About this task
Scan the records for the string "symbol". State how many lines contain it and add nothing.

Provided data
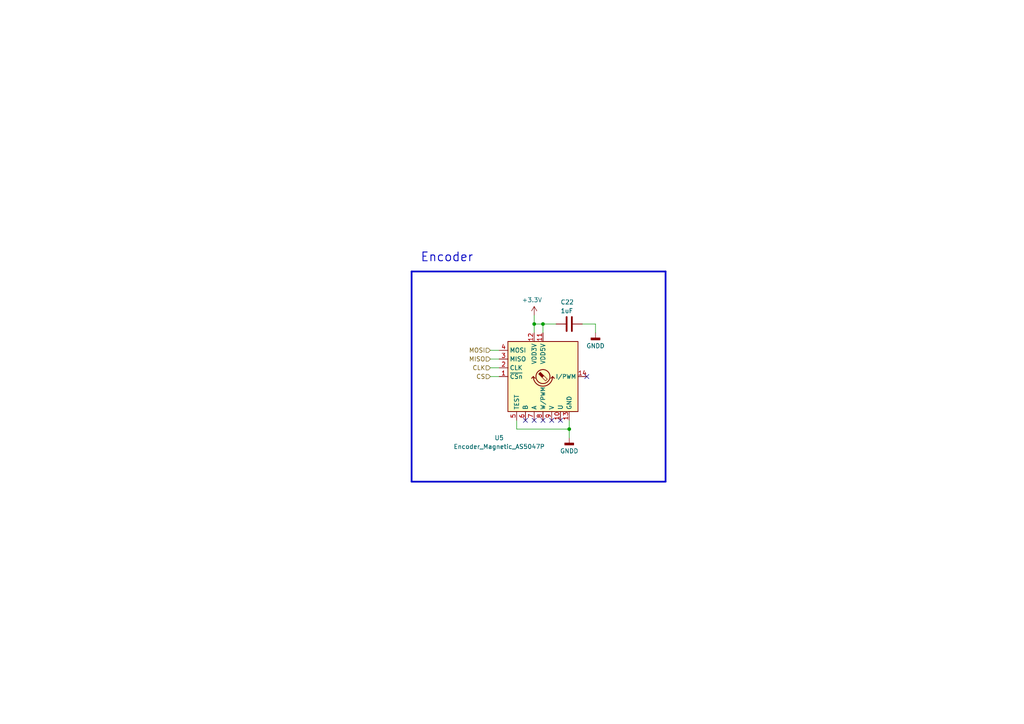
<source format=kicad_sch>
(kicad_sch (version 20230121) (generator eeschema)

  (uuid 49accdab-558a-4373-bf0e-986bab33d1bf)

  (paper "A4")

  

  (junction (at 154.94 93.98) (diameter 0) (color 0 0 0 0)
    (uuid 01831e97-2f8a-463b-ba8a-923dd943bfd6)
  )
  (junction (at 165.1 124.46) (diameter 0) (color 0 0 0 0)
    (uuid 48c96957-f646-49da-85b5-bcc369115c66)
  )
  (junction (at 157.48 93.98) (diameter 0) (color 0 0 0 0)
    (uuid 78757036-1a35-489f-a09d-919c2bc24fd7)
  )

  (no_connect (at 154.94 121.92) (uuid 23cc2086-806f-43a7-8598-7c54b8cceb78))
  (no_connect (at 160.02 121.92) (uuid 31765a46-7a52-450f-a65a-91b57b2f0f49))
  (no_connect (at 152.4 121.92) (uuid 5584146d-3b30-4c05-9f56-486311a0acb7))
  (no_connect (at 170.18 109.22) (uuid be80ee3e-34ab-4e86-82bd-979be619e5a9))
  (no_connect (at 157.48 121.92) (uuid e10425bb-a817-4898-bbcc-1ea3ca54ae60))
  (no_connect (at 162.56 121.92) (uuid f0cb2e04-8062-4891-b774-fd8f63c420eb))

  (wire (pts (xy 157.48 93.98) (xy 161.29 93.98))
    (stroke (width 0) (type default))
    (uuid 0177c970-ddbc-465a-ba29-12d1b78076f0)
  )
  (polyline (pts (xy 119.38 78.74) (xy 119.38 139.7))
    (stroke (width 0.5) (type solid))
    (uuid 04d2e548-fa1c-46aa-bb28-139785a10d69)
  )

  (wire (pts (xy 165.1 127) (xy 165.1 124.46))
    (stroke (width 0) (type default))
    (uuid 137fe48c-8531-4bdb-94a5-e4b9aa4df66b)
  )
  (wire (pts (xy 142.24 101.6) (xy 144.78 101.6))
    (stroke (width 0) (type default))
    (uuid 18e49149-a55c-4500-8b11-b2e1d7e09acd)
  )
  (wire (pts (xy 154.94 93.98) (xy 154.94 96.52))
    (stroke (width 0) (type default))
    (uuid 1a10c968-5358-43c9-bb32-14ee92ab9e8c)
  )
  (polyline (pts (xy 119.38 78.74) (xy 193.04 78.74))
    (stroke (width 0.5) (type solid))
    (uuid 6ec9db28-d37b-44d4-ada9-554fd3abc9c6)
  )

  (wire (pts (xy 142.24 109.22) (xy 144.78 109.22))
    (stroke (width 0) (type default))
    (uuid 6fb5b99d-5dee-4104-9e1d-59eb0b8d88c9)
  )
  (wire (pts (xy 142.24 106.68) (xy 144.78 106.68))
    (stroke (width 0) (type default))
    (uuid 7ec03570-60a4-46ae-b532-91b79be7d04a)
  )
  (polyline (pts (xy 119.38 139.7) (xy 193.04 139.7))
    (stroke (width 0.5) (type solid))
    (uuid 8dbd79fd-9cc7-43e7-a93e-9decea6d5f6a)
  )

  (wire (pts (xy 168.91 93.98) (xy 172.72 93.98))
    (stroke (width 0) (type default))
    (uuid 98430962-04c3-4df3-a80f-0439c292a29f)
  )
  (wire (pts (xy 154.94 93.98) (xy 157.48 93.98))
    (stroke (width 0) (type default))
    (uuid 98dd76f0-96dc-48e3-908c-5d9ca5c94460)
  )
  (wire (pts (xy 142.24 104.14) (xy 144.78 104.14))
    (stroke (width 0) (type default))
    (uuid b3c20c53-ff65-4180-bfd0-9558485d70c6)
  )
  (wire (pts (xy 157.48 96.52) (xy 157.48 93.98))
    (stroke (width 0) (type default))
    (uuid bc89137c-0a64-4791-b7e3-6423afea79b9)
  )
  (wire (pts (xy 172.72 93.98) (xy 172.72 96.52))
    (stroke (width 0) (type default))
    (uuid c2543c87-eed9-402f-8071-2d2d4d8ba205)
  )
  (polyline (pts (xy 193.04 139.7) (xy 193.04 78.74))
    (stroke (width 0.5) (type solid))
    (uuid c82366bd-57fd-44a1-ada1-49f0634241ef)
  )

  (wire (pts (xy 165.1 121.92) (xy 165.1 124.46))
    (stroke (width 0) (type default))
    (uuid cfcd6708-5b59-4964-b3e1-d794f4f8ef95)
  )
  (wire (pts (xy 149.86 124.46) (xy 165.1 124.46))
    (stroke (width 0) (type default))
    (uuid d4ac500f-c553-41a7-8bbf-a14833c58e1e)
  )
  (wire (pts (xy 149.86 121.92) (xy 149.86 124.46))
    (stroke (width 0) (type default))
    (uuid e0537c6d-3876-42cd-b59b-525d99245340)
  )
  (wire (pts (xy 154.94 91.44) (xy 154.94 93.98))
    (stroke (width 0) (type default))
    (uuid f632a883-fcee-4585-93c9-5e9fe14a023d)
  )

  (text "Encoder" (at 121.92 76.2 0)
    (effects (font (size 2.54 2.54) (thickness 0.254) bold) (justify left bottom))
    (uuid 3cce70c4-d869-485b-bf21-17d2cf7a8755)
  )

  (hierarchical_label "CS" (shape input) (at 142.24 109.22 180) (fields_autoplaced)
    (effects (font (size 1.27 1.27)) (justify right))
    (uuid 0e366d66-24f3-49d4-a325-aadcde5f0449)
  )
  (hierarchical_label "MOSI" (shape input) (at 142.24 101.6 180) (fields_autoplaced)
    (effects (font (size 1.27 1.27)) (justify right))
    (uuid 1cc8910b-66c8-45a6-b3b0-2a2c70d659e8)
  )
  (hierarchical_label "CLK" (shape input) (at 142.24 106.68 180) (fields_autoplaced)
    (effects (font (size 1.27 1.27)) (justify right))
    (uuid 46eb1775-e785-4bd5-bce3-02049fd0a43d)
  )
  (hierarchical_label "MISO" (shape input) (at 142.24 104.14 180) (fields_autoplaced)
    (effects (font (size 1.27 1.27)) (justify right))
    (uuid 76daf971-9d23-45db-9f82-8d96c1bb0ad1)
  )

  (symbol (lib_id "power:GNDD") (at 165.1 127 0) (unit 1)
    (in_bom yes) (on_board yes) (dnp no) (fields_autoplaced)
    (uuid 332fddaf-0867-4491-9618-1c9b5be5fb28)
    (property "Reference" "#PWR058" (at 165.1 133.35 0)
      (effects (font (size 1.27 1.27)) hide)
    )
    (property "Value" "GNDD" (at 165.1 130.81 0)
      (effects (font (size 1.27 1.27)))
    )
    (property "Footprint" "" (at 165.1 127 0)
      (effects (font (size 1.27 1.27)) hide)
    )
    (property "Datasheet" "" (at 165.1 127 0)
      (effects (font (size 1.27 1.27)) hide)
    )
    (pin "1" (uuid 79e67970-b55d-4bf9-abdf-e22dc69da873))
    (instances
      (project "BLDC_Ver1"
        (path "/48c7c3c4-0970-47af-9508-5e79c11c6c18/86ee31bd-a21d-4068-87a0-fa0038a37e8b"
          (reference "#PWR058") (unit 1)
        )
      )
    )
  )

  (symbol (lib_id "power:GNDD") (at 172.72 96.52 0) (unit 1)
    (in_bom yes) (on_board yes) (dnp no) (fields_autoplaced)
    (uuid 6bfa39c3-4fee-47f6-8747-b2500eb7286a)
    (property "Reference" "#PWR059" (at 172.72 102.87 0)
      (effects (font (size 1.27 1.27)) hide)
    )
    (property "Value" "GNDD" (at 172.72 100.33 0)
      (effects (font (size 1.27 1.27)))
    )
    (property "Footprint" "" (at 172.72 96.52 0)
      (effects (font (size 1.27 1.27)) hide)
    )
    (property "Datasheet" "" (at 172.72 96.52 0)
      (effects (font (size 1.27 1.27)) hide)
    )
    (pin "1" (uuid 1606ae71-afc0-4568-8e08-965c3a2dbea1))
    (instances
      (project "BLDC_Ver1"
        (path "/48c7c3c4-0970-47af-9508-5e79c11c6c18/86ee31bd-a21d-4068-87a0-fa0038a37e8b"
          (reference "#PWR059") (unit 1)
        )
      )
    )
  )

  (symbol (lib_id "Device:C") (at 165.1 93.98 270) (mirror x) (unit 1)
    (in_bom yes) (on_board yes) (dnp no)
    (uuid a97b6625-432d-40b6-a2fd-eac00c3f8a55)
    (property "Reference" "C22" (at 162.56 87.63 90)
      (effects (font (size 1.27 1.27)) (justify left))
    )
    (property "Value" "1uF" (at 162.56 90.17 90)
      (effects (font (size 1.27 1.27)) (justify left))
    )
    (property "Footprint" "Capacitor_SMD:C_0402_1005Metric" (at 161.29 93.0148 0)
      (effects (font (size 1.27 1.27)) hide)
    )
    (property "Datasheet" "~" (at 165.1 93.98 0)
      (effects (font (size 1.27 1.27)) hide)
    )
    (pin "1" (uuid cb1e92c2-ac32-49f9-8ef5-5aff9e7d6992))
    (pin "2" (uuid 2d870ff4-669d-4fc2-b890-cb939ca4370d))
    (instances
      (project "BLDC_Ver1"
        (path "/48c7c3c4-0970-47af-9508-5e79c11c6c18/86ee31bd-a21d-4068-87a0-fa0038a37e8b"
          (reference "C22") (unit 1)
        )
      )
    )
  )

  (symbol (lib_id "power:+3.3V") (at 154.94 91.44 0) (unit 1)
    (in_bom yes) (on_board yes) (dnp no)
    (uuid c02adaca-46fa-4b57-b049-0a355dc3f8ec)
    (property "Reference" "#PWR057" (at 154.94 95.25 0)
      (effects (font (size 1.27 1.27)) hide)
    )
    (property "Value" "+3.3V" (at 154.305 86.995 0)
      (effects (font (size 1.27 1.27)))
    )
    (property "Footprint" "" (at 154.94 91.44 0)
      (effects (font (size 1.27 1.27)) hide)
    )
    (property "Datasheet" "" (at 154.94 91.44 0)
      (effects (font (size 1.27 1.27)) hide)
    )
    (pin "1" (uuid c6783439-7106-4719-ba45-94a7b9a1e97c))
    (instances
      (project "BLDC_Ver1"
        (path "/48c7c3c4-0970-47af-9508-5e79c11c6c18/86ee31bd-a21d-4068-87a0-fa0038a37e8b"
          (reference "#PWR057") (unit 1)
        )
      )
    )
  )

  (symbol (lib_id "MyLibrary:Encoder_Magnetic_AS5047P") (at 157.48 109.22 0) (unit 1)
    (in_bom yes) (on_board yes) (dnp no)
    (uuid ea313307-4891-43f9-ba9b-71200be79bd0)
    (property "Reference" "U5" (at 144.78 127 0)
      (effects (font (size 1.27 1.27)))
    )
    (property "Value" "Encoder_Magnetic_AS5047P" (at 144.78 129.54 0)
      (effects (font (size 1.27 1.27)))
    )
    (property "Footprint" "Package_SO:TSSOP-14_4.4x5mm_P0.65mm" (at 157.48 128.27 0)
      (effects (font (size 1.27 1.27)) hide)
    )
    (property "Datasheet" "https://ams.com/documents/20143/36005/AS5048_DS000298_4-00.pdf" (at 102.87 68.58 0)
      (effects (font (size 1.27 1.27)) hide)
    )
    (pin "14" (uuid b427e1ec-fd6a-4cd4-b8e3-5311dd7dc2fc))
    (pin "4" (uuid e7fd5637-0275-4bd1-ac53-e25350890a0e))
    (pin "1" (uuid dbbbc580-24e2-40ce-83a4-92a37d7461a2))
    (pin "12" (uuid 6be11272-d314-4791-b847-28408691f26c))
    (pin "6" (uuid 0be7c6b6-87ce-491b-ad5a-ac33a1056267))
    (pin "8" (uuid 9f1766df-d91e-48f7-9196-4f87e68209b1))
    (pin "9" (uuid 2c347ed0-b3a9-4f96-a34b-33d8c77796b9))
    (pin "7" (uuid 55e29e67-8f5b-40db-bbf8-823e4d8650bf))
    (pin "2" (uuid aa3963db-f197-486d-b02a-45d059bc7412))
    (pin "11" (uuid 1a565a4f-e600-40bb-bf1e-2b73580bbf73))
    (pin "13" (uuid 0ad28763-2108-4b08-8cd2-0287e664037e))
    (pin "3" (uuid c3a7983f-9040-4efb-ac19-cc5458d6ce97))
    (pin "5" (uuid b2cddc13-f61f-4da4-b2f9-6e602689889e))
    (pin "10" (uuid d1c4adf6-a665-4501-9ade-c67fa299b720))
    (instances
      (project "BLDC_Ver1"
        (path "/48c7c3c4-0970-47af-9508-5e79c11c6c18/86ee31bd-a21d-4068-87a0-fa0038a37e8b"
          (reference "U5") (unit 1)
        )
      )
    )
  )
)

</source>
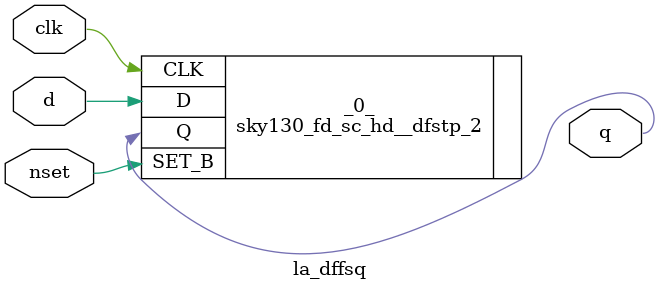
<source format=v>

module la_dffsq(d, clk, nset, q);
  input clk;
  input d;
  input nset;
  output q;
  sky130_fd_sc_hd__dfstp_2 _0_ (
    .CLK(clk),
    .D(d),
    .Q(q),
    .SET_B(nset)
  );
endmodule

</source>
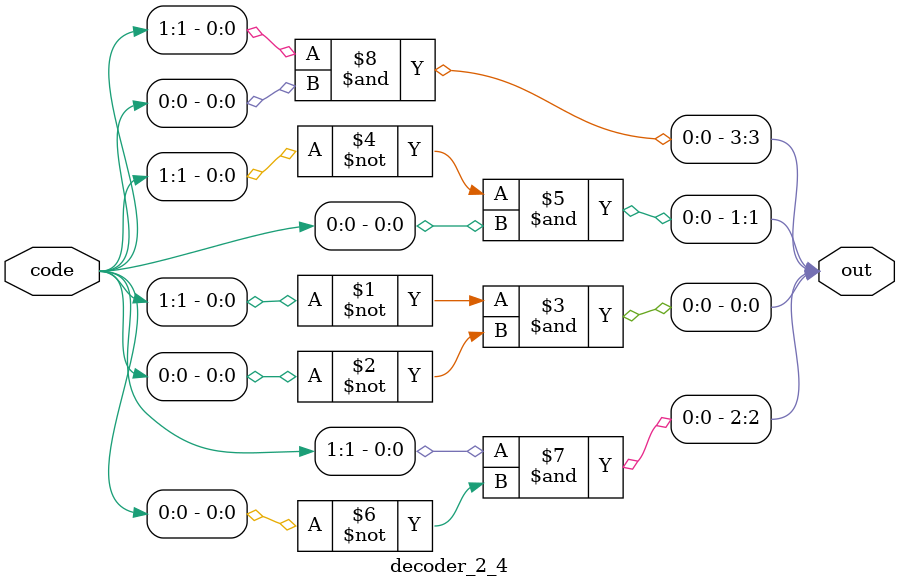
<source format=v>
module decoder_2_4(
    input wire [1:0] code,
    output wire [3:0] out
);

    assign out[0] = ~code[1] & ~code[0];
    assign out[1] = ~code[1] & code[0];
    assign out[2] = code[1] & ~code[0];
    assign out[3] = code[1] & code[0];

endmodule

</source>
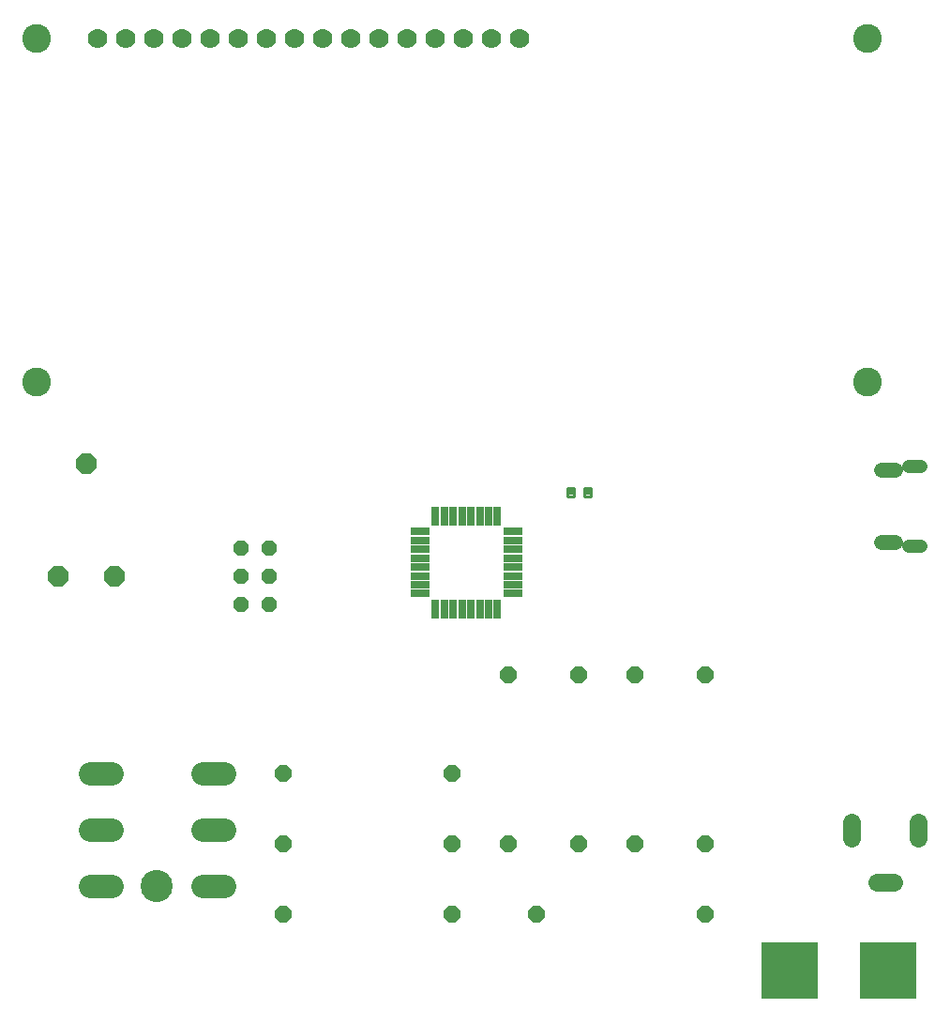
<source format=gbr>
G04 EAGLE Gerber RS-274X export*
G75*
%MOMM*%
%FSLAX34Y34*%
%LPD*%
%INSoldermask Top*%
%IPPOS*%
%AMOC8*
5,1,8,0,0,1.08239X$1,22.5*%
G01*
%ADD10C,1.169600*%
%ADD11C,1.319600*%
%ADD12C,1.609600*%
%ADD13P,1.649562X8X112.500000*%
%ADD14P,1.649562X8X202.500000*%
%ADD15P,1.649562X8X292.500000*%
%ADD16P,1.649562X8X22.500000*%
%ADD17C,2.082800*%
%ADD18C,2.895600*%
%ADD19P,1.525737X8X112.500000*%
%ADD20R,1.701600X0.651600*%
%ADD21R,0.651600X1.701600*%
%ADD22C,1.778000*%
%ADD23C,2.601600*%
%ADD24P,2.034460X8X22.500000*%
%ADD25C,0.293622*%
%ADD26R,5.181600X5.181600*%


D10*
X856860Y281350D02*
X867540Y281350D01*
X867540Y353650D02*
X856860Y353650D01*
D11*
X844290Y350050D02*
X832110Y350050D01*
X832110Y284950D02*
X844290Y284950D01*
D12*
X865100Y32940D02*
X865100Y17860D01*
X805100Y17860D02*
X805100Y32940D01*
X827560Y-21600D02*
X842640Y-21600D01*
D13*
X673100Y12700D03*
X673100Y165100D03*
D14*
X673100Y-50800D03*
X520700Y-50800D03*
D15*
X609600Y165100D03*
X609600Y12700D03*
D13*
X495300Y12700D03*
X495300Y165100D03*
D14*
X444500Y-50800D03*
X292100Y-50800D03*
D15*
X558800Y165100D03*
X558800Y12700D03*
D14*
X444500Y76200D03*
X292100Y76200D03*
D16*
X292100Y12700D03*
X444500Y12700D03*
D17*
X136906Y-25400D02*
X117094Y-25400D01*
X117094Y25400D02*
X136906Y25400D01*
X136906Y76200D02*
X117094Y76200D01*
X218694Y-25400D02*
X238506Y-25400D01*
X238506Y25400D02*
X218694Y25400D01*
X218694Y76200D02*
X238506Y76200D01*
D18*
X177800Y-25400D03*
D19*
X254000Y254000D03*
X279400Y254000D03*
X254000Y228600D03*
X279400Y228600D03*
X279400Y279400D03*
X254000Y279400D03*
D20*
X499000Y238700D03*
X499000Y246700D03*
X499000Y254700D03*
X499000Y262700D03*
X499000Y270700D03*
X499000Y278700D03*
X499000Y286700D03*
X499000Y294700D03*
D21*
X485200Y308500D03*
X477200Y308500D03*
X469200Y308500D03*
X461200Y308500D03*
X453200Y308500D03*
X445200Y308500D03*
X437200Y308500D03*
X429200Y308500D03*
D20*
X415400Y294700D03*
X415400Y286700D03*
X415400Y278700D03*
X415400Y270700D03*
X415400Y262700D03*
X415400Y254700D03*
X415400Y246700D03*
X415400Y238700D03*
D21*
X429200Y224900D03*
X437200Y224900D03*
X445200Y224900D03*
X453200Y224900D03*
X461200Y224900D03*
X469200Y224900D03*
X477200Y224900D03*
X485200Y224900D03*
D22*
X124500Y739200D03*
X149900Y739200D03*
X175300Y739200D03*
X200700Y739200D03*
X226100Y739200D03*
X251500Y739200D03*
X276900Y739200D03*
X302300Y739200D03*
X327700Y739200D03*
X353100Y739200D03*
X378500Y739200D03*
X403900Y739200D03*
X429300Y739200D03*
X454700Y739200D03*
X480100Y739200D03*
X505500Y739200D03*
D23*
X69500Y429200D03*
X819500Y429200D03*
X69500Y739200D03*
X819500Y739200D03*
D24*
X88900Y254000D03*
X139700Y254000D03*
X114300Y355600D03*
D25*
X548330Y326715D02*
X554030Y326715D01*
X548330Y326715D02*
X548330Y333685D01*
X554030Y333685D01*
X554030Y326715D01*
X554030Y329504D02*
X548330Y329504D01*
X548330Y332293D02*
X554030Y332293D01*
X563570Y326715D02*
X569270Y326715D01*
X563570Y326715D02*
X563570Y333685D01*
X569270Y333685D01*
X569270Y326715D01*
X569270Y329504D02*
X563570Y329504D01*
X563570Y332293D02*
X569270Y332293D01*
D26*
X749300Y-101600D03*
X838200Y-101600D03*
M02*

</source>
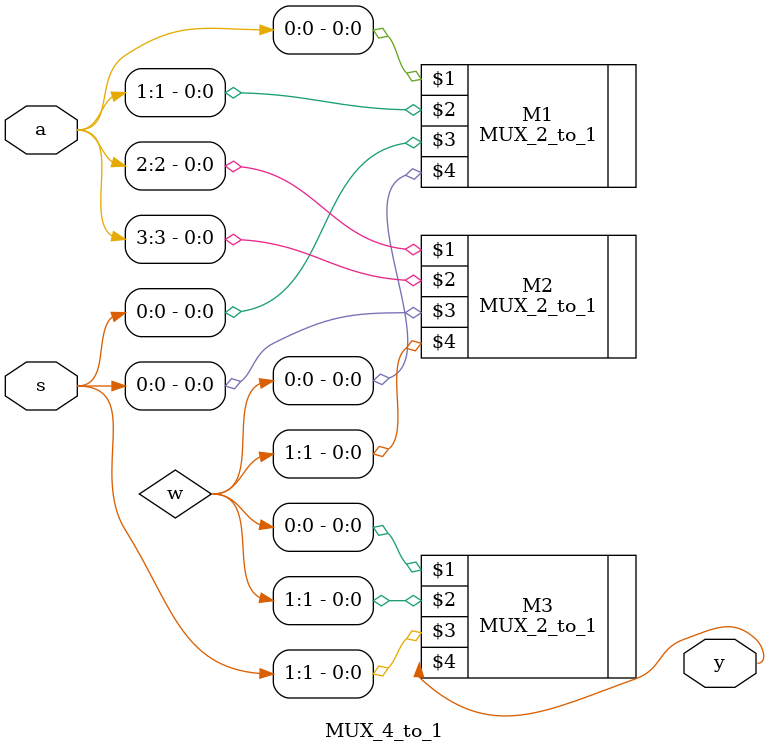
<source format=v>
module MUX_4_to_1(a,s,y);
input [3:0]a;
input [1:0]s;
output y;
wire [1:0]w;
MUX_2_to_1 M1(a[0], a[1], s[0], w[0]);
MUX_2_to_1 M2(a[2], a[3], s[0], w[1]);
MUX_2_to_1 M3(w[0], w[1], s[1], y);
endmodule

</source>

Reply
5